Peptides are an increasingly important class of drug. As natural ligands to many targets, they can combine agonistic or antagonistic activity with low toxicity risk and can be applied to disease targets, where small molecules or antibody-based drugs cannot be used. However, the number of therapeutic peptide drugs is held back by properties that are inherent to wild-type peptides. Namely, that they can often bind to multiple receptor subtypes and that the time they remain active in the body is usually very short. Lanthio Pharma’s innovative lanthipeptides overcome these problems and make it possible to discover highly target selective peptides, which only bind and activate one specific target subtype. Importantly, lanthipeptides are more stable than linear wild-type peptides and therefore have much better “drug-like” properties.
Creating receptor-selective peptides
A peptide can have different structural conformations, which can allow it to bind to several different receptors. One conformation is often optimal for binding to one specific receptor. Lanthio Pharma’s technology can be used to make lanthipeptides, which are selective for one specific receptor by constraining them in the optimal structural conformation for binding to that receptor. In this way we have already identified several selective and highly active agonistic peptides for various GPCR targets. This increased target selectivity can open up exciting new therapeutic applications around known disease targets.

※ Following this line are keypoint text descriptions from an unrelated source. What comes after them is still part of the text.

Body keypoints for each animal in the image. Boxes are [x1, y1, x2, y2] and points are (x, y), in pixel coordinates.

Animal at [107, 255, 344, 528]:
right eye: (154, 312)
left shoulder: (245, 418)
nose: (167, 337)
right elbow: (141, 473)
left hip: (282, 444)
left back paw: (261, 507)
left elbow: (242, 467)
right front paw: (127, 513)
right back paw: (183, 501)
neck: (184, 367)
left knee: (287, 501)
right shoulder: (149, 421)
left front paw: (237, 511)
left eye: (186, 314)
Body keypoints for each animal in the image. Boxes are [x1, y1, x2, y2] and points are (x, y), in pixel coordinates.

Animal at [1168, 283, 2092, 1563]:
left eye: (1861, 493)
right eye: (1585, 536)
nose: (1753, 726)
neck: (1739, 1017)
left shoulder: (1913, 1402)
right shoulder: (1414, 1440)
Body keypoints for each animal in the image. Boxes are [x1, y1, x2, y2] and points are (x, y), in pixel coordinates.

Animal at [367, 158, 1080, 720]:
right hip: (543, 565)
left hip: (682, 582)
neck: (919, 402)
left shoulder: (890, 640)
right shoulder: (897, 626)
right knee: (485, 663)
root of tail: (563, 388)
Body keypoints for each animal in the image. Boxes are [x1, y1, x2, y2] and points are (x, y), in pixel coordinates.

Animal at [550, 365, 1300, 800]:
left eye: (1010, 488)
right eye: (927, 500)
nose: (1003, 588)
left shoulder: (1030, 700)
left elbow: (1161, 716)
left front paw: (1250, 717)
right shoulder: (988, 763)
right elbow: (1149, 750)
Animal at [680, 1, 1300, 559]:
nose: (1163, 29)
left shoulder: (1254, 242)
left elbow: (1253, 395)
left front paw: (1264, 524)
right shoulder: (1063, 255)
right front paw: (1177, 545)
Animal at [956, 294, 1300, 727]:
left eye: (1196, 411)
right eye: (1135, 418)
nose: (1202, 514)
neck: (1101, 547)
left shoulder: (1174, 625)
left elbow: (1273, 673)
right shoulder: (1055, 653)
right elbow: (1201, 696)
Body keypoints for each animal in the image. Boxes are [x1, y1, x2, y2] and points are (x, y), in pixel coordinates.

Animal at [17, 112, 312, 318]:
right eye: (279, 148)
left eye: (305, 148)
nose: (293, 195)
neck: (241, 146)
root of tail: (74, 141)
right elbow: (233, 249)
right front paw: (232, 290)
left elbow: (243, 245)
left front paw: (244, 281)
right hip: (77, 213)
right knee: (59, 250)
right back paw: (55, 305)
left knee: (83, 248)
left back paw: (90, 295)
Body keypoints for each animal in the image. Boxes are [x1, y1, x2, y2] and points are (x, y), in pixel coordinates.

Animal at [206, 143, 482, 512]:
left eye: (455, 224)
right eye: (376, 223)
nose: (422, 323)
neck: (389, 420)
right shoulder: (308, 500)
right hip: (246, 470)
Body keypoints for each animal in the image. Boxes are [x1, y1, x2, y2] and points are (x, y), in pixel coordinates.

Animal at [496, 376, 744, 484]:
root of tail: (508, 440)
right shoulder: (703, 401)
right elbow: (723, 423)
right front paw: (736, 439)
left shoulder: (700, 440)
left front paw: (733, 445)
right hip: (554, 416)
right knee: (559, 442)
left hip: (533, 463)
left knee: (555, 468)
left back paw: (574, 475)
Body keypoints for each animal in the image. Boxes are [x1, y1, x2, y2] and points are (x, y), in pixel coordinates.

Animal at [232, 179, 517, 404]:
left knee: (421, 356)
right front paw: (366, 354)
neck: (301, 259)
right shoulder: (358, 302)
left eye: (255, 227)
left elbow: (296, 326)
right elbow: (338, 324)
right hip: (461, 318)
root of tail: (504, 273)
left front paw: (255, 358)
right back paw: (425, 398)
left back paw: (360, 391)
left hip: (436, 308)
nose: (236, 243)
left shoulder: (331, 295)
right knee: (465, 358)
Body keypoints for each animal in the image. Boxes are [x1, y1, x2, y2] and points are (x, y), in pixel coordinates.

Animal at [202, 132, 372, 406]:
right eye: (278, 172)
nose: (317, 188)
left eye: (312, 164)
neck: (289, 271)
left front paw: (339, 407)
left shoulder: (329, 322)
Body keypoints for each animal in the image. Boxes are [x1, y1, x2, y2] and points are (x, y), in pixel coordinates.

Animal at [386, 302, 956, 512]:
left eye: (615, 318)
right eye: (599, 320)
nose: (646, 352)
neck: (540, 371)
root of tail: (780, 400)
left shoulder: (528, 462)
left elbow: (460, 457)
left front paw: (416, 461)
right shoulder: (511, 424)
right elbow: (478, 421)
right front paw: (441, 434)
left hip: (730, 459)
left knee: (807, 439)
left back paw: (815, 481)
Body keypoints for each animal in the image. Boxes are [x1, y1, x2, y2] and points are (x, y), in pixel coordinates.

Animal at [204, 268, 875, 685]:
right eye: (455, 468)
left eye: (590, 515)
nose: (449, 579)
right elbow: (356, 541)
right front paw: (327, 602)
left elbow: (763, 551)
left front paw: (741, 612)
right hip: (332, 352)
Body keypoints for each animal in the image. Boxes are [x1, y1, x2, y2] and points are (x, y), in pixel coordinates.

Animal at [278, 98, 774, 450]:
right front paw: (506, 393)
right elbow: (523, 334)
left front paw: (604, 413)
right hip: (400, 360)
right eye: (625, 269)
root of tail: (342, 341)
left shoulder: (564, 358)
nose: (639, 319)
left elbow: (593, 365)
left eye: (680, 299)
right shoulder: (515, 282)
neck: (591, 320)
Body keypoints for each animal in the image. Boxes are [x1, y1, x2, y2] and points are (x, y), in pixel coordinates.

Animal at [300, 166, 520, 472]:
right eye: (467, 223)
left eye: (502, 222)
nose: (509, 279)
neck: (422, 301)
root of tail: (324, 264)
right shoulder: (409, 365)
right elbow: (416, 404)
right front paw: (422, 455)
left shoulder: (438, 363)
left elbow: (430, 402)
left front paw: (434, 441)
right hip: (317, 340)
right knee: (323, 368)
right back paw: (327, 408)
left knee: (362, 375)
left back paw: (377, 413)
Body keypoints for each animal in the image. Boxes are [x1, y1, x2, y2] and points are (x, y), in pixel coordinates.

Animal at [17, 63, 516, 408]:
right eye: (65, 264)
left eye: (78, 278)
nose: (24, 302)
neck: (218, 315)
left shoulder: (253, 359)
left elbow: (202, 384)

Protection against degradation by enzymes in vivo
Peptides can be rapidly degraded by peptidases in the body, limiting their half-life and their therapeutic applicability. Lanthio Pharma’s technology not only constrains peptides in their optimal target binding conformation, the introduction of lanthionines also provides strong protection against peptidase degradation. As such, lantipeptides typically have better “drug-like” properties, compared to natural linear peptides. We use Lactococcus lactis bacteria to produce peptides of therapeutic interest. The lantibiotic enzyme system in Lactococcus lactis bacteria is then triggered to introduce one or more thioether bridges in specific locations in these peptides. Once the thioether bridges are formed, the lanthipeptides can be transported out of the bacteria and fixed to the cell wall to be displayed as part of a lantipeptide library, or be transported out of the bacteria into the extracellular medium to be easily purified.